Despite significant advances, Lean 4 poses ongoing research challenges and limitations (Gulati et al., 2024, Lu et al., 2024, Gao et al., 2024):

• Autoformalization: Even best LLMs require substantial correction effort, particularly in underrepresented or highly abstract domains (category theory, advanced model theory), often missing crucial import paths, universe polymorphism, or type-class inference details (Gulati et al., 2024).
• Toolchain Verification: Projects such as Lean4Lean provide verified drop-in kernels for Lean written in Lean itself, achieving reasonable performance overheads (20–50%) and enabling formal consistency arguments, but full bootstrapped, self-hosted toolchains remain an open frontier (Carneiro, 2024).
• Automation and Proof Search: ATP-based automation via Lean-auto extends “hammer” capabilities to Lean 4, but certain translation and proof-reconstruction tasks are still heuristic or rely on unsafely trusted inferences; optimal premise selection and generic automation are open directions (Qian et al., 20 May 2025).
• Scalability & Interoperability: Library cohesion, API design, and module granularity impact both large-scale development and AI-assisted workflows. Design work continues around domain-specific search (LeanExplore), RL/LLM integration, and scalable API/server architectures (Asher, 4 Jun 2025, Santos et al., 29 Apr 2025).
• Educational and Community Resources: Tutorials, live streams, and textbooks now routinely use Lean 4, but onboarding, ecosystem consistency, and cross-discipline adaptation (esp. outside pure mathematics) remain as growth areas (Tang, 28 Jan 2025).
• Future Enhancements: Open problems include automated import/resolve in autoformalization, dataset enrichment (incorporating inherent theorem difficulty), finer SOTA model finetuning, and stronger integrations between proof assistants and LLMs for interactive correction loops and retrieval-augmented workflows (Gulati et al., 2024, Lu et al., 2024, Gao et al., 2024).

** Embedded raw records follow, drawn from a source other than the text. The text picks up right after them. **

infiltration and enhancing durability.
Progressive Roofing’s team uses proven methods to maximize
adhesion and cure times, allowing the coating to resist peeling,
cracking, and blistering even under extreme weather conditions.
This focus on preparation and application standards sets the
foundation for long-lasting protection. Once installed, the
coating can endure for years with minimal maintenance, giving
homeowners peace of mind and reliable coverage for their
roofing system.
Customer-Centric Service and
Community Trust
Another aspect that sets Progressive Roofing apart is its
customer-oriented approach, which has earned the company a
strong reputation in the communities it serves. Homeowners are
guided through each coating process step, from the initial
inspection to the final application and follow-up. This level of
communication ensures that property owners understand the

7. Summary Table: Lean 4 Core Features and Impact

Core Feature	Technical Description	Impact/Significance
Dependently Typed Kernel	Small, trusted CIC+ with quotient types, universes, Pi/Sigma, etc.	Enables expressive formalization & safe proof checking
Metaprogramming (MetaM)	User-level macros, custom tactics, elaborator extensions	Powerful, domain-specific automation
mathlib4	~60k declarations; advanced hierarchies, formalizations	Foundation for mathematical and scientific knowledge
High-Performance Runtime	Typed IR, VM/LLVM backends, optimized elaborator	Orders-of-magnitude faster builds & proof checking
Autoformalization Benchmarks	FormL4, Lean Workbook, Herald	Dataset and evaluation standard for LLM research
Library/Tooling Ecosystem	LeanExplore, Kimina, Lean-auto, PhysLib	Advanced search, parallelization, domain adaptation

Lean 4 thus represents the state of the art in scalable interactive theorem proving: a performant, trust-minimized core with unmatched metaprogramming, automation, and extensibility—now driving foundational research from pure mathematics to physics and AI-assisted formalization (Tang, 28 Jan 2025, Gulati et al., 2024, Mayeux et al., 18 Sep 2025, Carneiro, 2024, Qian et al., 20 May 2025).